## BRANO DEL DOCUMENTO

45mila euro a testa: Renzi e Gentiloni propogono una conciliazione alle vittime delle torture di Bolzaneto, che hanno fatto ricorso alla Corte di Strasburgo. Quasi tutte hanno rifiutato
di Checchino Antonini
Arrivano le prime risposte alla proposta che il governo italiano ha rivolto ad un gruppo di vittime dei pestaggi della caserma di Bolzaneto al G8 di Genova del 2001. Una proposta che in sostanza si articola così: vi diamo 45mila euro e voi ritirate ogni accusa e soprattutto il ricorso davanti alla corte europea dei diritti dell’uomo. Una proposta indecente. Perché nessuno ha mai chiesto scusa per le torture di Bolzaneto. Perché non c’è ancora una legge sulla torturanel nostro codice penale e quella che potrebbe essere sfornata sarebbe una medicina peggiore del male.

## Voci di dati salvate
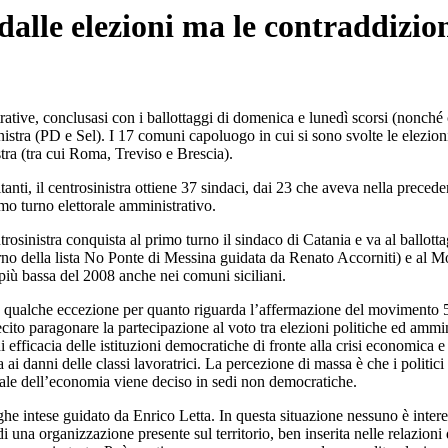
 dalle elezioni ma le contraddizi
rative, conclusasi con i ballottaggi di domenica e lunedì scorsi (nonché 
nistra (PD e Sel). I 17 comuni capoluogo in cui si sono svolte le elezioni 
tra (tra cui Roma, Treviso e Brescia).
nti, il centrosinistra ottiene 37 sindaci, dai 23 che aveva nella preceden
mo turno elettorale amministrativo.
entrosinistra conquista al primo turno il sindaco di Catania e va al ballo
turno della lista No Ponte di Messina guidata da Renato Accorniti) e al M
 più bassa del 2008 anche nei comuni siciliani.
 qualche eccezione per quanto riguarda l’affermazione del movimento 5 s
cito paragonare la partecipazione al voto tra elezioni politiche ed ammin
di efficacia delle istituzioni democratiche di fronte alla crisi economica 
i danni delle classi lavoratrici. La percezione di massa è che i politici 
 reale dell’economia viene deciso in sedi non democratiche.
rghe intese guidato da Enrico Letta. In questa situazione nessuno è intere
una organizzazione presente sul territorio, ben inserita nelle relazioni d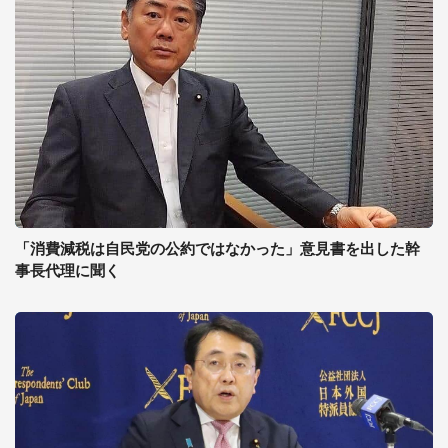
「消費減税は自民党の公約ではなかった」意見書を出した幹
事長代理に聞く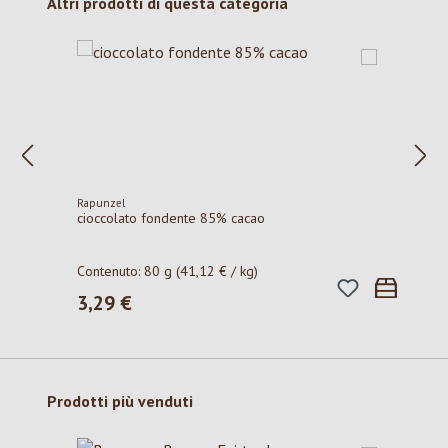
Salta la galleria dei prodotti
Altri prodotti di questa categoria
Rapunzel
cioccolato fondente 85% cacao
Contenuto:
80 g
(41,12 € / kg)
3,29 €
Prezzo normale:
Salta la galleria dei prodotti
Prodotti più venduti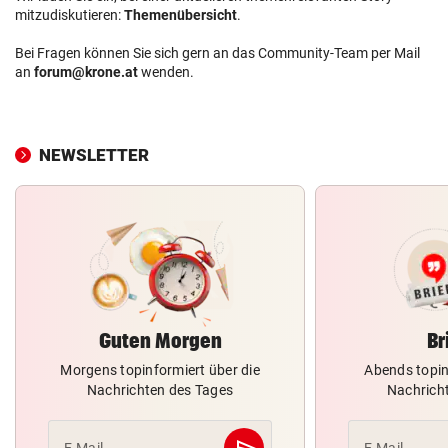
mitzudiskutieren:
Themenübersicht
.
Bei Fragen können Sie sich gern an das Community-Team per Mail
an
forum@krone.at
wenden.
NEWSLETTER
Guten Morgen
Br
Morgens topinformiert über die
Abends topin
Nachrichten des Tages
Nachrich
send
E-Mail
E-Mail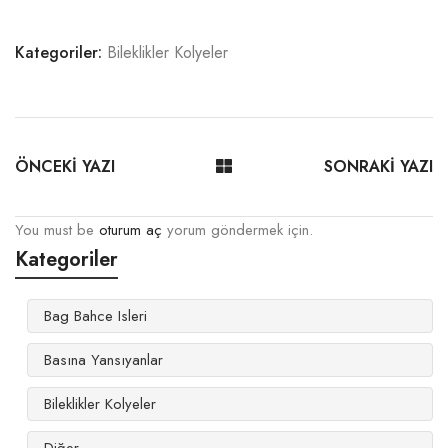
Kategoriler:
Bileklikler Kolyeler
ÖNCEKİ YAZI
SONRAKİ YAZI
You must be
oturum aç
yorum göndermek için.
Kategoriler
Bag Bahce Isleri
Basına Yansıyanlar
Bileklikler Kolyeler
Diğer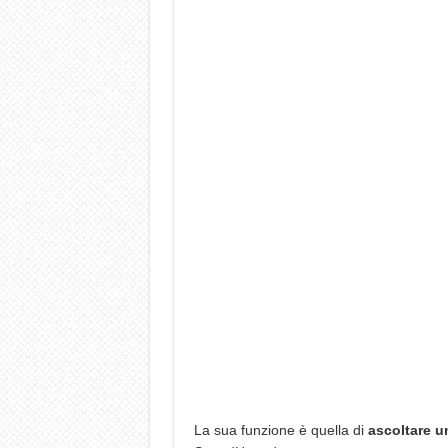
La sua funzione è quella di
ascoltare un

## I TUOI COMPITI
(A) Trascrivi fedelmente il passo dell'articolo su Bolzaneto che va da "45mila euro a" fino a "peggiore del male.".
(B) Secondo l'articolo su Bolzaneto, quale somma offre il governo italiano a ciascuna vittima?
(C) Prosegui l'articolo su Bolzaneto a partire dall'ultima frase riportata.
Il materiale non ha alcun ruolo in questo esercizio.

## RISULTATI DELL'ESERCIZIO
(A)
45mila euro a testa: Renzi e Gentiloni propogono una conciliazione alle vittime delle torture di Bolzaneto, che hanno fatto ricorso alla Corte di Strasburgo. Quasi tutte hanno rifiutato
di Checchino Antonini
Arrivano le prime risposte alla proposta che il governo italiano ha rivolto ad un gruppo di vittime dei pestaggi della caserma di Bolzaneto al G8 di Genova del 2001. Una proposta che in sostanza si articola così: vi diamo 45mila euro e voi ritirate ogni accusa e soprattutto il ricorso davanti alla corte europea dei diritti dell’uomo. Una proposta indecente. Perché nessuno ha mai chiesto scusa per le torture di Bolzaneto. Perché non c’è ancora una legge sulla torturanel nostro codice penale e quella che potrebbe essere sfornata sarebbe una medicina peggiore del male.

(B) 45mila euro a testa.

(C)
A proporre la “conciliazione amichevole”, procedura prevista dal regolamento della Corte Europea dei diritti umani, è stato il ministero degli Esteri con una lettera indirizzata alla seconda sezione della
Cedu, che a sua volta l’ha trasmessa ai ricorrenti. Nella missiva, inviata lo scorso dicembre, il governo Renzi/Alfano premette di non voler in nessun modo sminuire la «serietà e l’importanza degli episodi che si sono verificati nella caserma di Bolzaneto» e riconosce che «i gravi e deplorevoli crimini commessi dagli agenti di polizia costituiscono dei crimini» a cui «lo Stato italiano ha reagito in modo adeguato».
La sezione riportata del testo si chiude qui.